A former student of San Diego’s Thomas Jefferson School of Law (TJSL) whose wife is dying of cancer is suing the school for misrepresenting its postgraduation employment figures, leaving him driving an Uber to support his family.
Clark Moffatt, 35, graduated from the law school in 2006, but failed the bar twice–once in California and once in Texas, according to the San Francisco Chronicle. He states that he’s never worked in the legal profession or made more than $25,000 a year, forcing him to live in a rented mobile home surviving on food stamps along with his wife and two children.
Seven other students also filed suit against the school in 2014 for inflating its postgraduation employment figures and salaries; four others filed suit in 2011. The Associated Press reported that the school is accused of reporting postgraduation employment figures that exceeded 70 percent and topped 90 percent in 2010, but failing to explain that some of the jobs were part-time work.

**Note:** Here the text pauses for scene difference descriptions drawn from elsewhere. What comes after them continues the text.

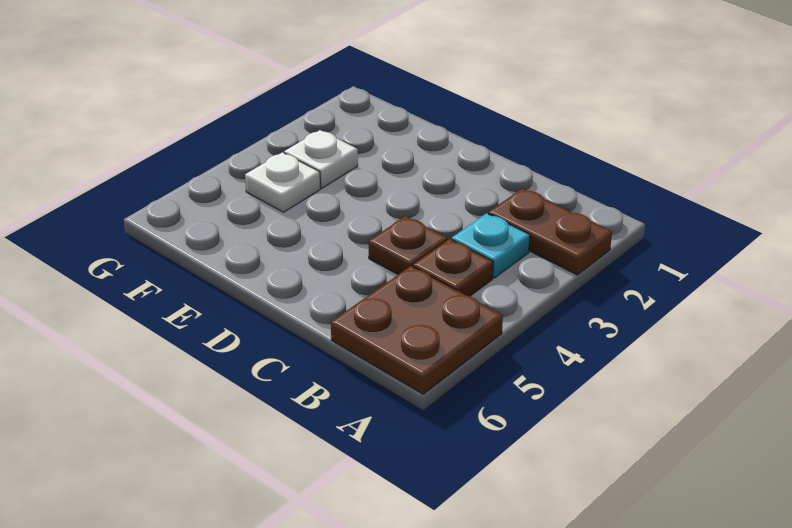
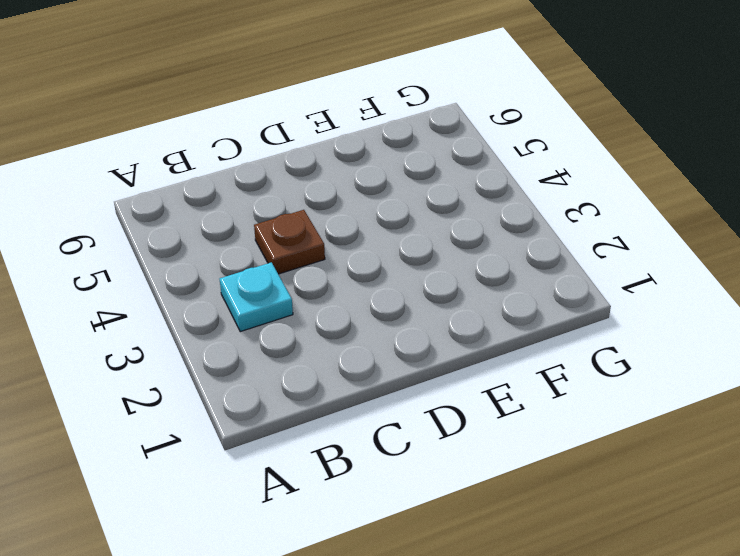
none -> brown 1x2 plate [488,189,612,275]
none -> brown 2x2 plate [331,266,503,394]

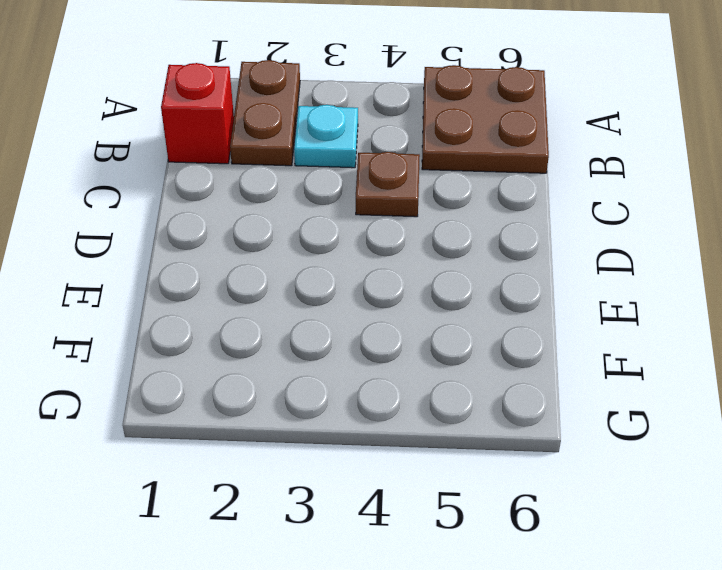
red 1x1 brick [161,63,234,164] -> none
none -> brown 1x1 plate [413,239,493,296]
none -> white 1x1 plate [284,130,358,188]

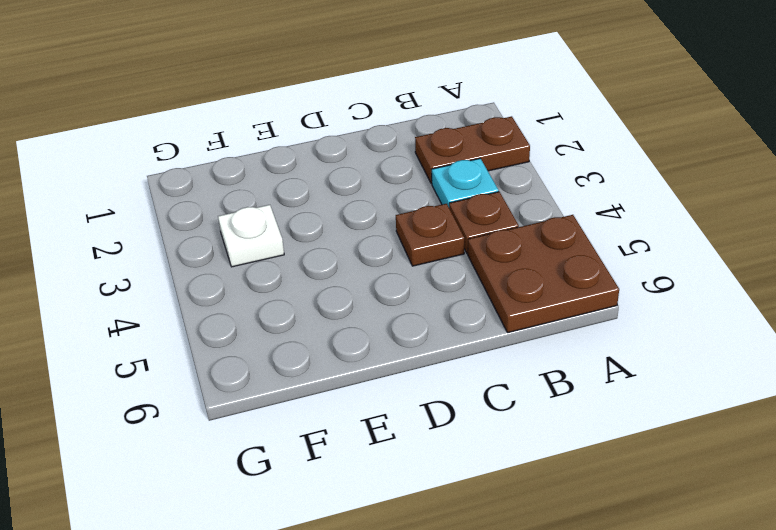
none -> white 1x1 plate [245,152,321,212]

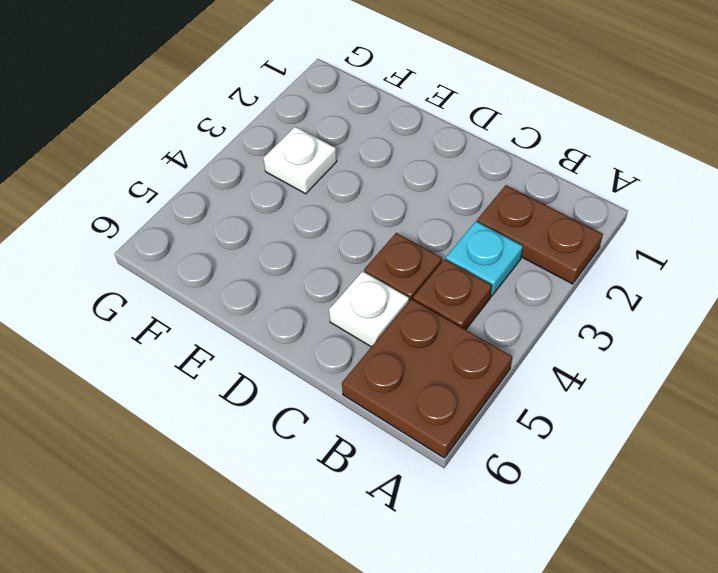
white 1x1 plate [329,271,409,347] -> white 1x1 plate moved to [245,152,321,212]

TJSL’s response, in its court filing asserted, “At all times, TJSL calculated its employment statistics in full compliance with the [American Bar Association’s] reporting guidelines for law schools and the requirements of US News.”
TJSL, originally known as Western State University College of Law, was owned by Education Management Corporation (EDMC), but went out on its own in 1995.
Moffatt graduated from the University of North Texas in 2003 with a 4.0 GPA and bachelor’s degree in criminal justice. He allegedly selected TJSL over North Texas and Baylor University for its supposed high graduation rates and postgraduation employment statistics, as well as TJSL’s prompt response to his inquiry and the sun of Southern California.
Moffat argues that his failures at the bar exams stemmed from the school’s poor in-house bar-preparation service. Although Moffat had no student debt after graduating from North Texas, as he received a scholarship, he obtained $120,000 in student loans to finance his TJSL degree, which ballooned to more than $170,000 after interest kept accruing.
The Wall Street Journal reported that graduates of law schools filed over a dozen class-action lawsuits in 2011 and 2012, although most of the suits were rejected by courts.